O zumbido q acompanha o vôo da mosca | A ética no jornalismo segundo Gabo

Por Luciano Martins Costa na ediçao 794 do Observatorio da Imprensa – texto no original

A morte de Gabriel García Márquez surpreendeu a imprensa de todo o mundo na 5a feira, 17, embora boatos tenham anunciado que ele esperava junto de sua família o desfecho da doença que o acometia. Gabo já nao tinha vigor para outro combate com o câncer, que em 1999 havia interrompido um de seus projetos mais instigantes.

Na 6a feira, 18, os jornais fazem longos obituários, ressaltando sua obra literária, na qual se destaca Cem Anos de Solidao, o estonteante romance que é tido como a metáfora perfeita dos rincoes mais profundos da América Latina. Os comentários repetem à exaustao as referências a ele como fundador do estilo literário que ficou conhecido como “realismo mágico”, expressao que ele nao reconhecia como definidora de sua obra. Aquilo que para os outros parecia magia era o modo como ele enxergava a realidade.

Os privilegiados que puderam observá-lo de perto sabem que ele vivia em um estado que excedia os parâmetros comumente aceitos como definidores daquilo que existe. Realidade e imaginaçao se completavam. No convívio mais próximo, impressionava o modo como saltava rapidamente de um tema complexo para possibilidades radicais, num encadeamento de palavras que mesclavam reflexoes profundas com brincadeiras pueris e provocaçoes.

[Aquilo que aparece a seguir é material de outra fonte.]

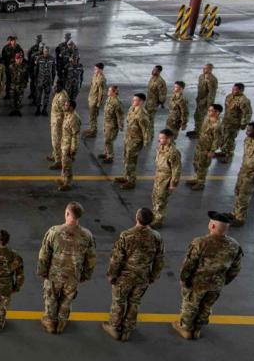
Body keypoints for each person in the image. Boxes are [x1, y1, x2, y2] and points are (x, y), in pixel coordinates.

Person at [172, 211, 242, 340]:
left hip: (197, 282)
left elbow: (189, 264)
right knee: (206, 306)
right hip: (217, 283)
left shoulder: (200, 242)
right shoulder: (235, 246)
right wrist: (223, 281)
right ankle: (197, 329)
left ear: (213, 226)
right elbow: (235, 269)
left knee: (190, 304)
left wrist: (183, 279)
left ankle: (186, 329)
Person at [103, 208, 164, 341]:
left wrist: (112, 274)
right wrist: (153, 276)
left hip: (124, 277)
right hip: (143, 277)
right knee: (134, 302)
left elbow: (117, 258)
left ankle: (114, 327)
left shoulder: (126, 235)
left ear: (137, 218)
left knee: (119, 302)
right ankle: (127, 329)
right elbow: (159, 259)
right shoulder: (156, 237)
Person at [37, 202, 96, 334]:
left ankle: (50, 322)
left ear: (67, 213)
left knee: (51, 298)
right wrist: (86, 275)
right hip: (73, 276)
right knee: (67, 300)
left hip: (54, 275)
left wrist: (42, 271)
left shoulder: (54, 231)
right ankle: (61, 323)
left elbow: (44, 254)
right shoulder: (87, 235)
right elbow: (91, 258)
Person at [226, 122, 254, 227]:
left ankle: (240, 218)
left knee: (243, 196)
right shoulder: (248, 140)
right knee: (238, 192)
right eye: (247, 130)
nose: (247, 132)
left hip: (253, 174)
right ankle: (235, 213)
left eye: (250, 130)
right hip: (244, 171)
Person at [115, 93, 150, 190]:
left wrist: (146, 142)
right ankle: (126, 176)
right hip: (129, 138)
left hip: (136, 141)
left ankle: (131, 181)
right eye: (133, 99)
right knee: (126, 158)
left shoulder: (142, 114)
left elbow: (146, 129)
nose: (133, 101)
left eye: (135, 100)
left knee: (131, 161)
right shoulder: (132, 109)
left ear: (141, 102)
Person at [150, 129, 182, 229]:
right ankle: (155, 215)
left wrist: (173, 183)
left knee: (161, 199)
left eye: (162, 138)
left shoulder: (173, 152)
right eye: (159, 138)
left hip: (166, 179)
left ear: (169, 139)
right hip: (159, 176)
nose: (159, 140)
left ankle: (159, 220)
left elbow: (176, 169)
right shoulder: (160, 147)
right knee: (155, 196)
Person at [188, 104, 223, 191]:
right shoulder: (207, 118)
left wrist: (212, 151)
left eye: (211, 111)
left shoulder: (217, 125)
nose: (209, 112)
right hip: (200, 145)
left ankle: (200, 183)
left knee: (203, 166)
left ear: (217, 112)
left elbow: (217, 139)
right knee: (196, 162)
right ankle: (196, 178)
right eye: (209, 110)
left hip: (207, 148)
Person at [219, 83, 253, 162]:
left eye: (235, 90)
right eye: (233, 89)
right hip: (226, 121)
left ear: (241, 90)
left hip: (234, 124)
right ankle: (223, 151)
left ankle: (229, 156)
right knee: (223, 137)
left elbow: (247, 113)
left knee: (230, 140)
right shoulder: (229, 96)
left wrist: (243, 124)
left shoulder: (244, 101)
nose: (233, 91)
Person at [187, 64, 218, 138]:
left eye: (206, 69)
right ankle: (197, 130)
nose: (204, 70)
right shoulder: (201, 77)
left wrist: (208, 105)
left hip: (206, 102)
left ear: (211, 69)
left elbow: (211, 93)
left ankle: (200, 133)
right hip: (200, 100)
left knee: (202, 117)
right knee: (197, 116)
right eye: (204, 68)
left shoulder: (212, 79)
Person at [59, 100, 82, 191]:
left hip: (68, 146)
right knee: (64, 163)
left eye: (66, 105)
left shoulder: (74, 118)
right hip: (64, 143)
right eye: (64, 104)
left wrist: (73, 149)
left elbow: (75, 135)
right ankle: (64, 179)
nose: (64, 106)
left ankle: (67, 183)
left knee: (67, 164)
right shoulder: (68, 114)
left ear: (71, 107)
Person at [47, 85, 69, 170]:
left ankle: (58, 161)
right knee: (54, 140)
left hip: (58, 123)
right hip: (54, 121)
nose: (54, 88)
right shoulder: (58, 93)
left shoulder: (62, 97)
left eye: (56, 86)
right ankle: (54, 155)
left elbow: (65, 112)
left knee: (56, 141)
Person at [99, 85, 123, 164]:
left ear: (114, 92)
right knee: (106, 139)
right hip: (107, 123)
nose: (107, 92)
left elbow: (120, 115)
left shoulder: (116, 102)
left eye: (109, 91)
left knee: (108, 140)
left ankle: (110, 156)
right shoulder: (109, 99)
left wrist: (120, 126)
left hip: (112, 125)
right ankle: (106, 153)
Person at [145, 65, 167, 143]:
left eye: (155, 70)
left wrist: (161, 102)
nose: (153, 71)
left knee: (150, 120)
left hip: (153, 103)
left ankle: (150, 136)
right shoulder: (152, 78)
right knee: (147, 119)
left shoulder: (160, 81)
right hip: (148, 102)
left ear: (159, 71)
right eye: (153, 69)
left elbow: (162, 93)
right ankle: (147, 135)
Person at [83, 63, 106, 138]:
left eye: (96, 69)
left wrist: (99, 102)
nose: (94, 70)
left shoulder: (101, 79)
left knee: (93, 116)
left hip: (95, 100)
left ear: (100, 69)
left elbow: (101, 92)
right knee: (91, 115)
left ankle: (94, 132)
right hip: (91, 98)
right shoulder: (95, 76)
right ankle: (92, 128)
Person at [35, 45, 55, 116]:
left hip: (48, 81)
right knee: (38, 96)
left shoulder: (52, 59)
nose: (46, 52)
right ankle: (38, 109)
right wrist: (35, 80)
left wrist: (52, 81)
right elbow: (36, 70)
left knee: (47, 96)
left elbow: (53, 71)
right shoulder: (39, 58)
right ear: (43, 51)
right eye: (45, 51)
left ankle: (44, 109)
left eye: (47, 51)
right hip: (40, 80)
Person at [8, 52, 29, 116]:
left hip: (21, 85)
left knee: (19, 99)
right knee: (12, 98)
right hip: (13, 85)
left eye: (20, 59)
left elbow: (26, 76)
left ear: (22, 59)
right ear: (15, 59)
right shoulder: (11, 66)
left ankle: (18, 110)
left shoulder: (25, 66)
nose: (19, 60)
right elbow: (8, 76)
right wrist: (8, 84)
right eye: (17, 59)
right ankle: (13, 110)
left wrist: (25, 83)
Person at [27, 34, 43, 105]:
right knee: (33, 83)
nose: (38, 40)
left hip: (41, 73)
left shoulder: (43, 49)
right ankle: (32, 93)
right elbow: (29, 57)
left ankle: (36, 98)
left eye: (40, 39)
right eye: (37, 39)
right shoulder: (32, 48)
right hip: (34, 71)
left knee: (38, 86)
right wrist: (30, 72)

Foi assim com os 10 jornalistas que convidou para aquele projeto, em 1997, que ele intitulou Jornalismo ideal. Era o tempo de consolidaçao das tecnologias de informaçao e comunicaçao que viriam a revolucionar o modo como o ser humano se comunica e se informa, e ele se juntou ao grupo para liderar o desenvolvimento de uma visao de futuro para o jornalismo.

Este observador era um dos participantes.

Durante meses, cada um em sua cidade, e posteriormente em Cartagena de Índias, na Colômbia, e depois em San Miguel de Allende, no México, o grupo se dedicou a imaginar como poderia ser uma imprensa capaz de se aventurar no território ilimitado da internet, abrindo-se para a sociedade e compartilhando com o público o poder de definir o que é relevante entre os fatos de cada dia.

O projeto foi concluído no final de 1998 e deveria ser levado a redaçoes e escolas de jornalismo pelo mundo afora, com uma série de recomendaçoes e propostas que tinham como objetivo provocar uma ruptura no modo como é feita a interpretaçao e mediaçao dos acontecimentos pela imprensa. A doença surpreendeu a todos, mas aquelas reflexoes permaneceram no currículo da Fundaçao para o Novo Jornalismo Iberoamericano, idealizado por Gabriel García Márquez e dirigido pelo intelectual Jaime Abello Banfi.

No fundo, o propósito era romper alguns processos tradicionais do trabalho jornalístico, abrindo a possibilidade de compartilhamento das escolhas com o leitor. Cabia ao designer Roger Black elaborar os meios pelos quais haveriam de conviver textos e imagens, de modo que uma nova arquitetura estimulasse a transformaçao constante do conteúdo pela experiência de cada leitor.

Gabo era o paradigma: sua presença e suas intervençoes apontavam para o horizonte sem limites da imaginaçao. Era um homem fascinante, um manancial de ideias cuja matriz parecia vir de um profundo sentimento de solidariedade, o mesmo que o fez se aproximar dos protagonistas de algumas das utopias do seu tempo.

Costumava dizer que o jornalismo deveria perseguir a realidade, e apostava que sempre haveria leitores interessados em acompanhar uma história, desde que fosse contada com talento. Nesse sentido, ele achava que jornalismo e literatura tinham que se mesclar em algum ponto.

Seu Relato de um Náufrago, primorosa reportagem que resgatou, meses depois de ocorrido, o testemunho do único sobrevivente de um desastre no mar do Caribe, é um modelo dessa possibilidade literária do jornalismo.

No entanto, para Gabriel García Márquez, antes da técnica vinha a ética. Ele nos ensinou que essa deve ser a razao de ser da atividade jornalística: uma ética profunda, capaz de justificar a intromissao de alguém na vida do outro. Ele dizia isso com uma metáfora simples e clara: “A ética nao é uma condiçao ocasional, mas deve acompanhar sempre o jornalismo, como o zumbido acompanha o voo da mosca”.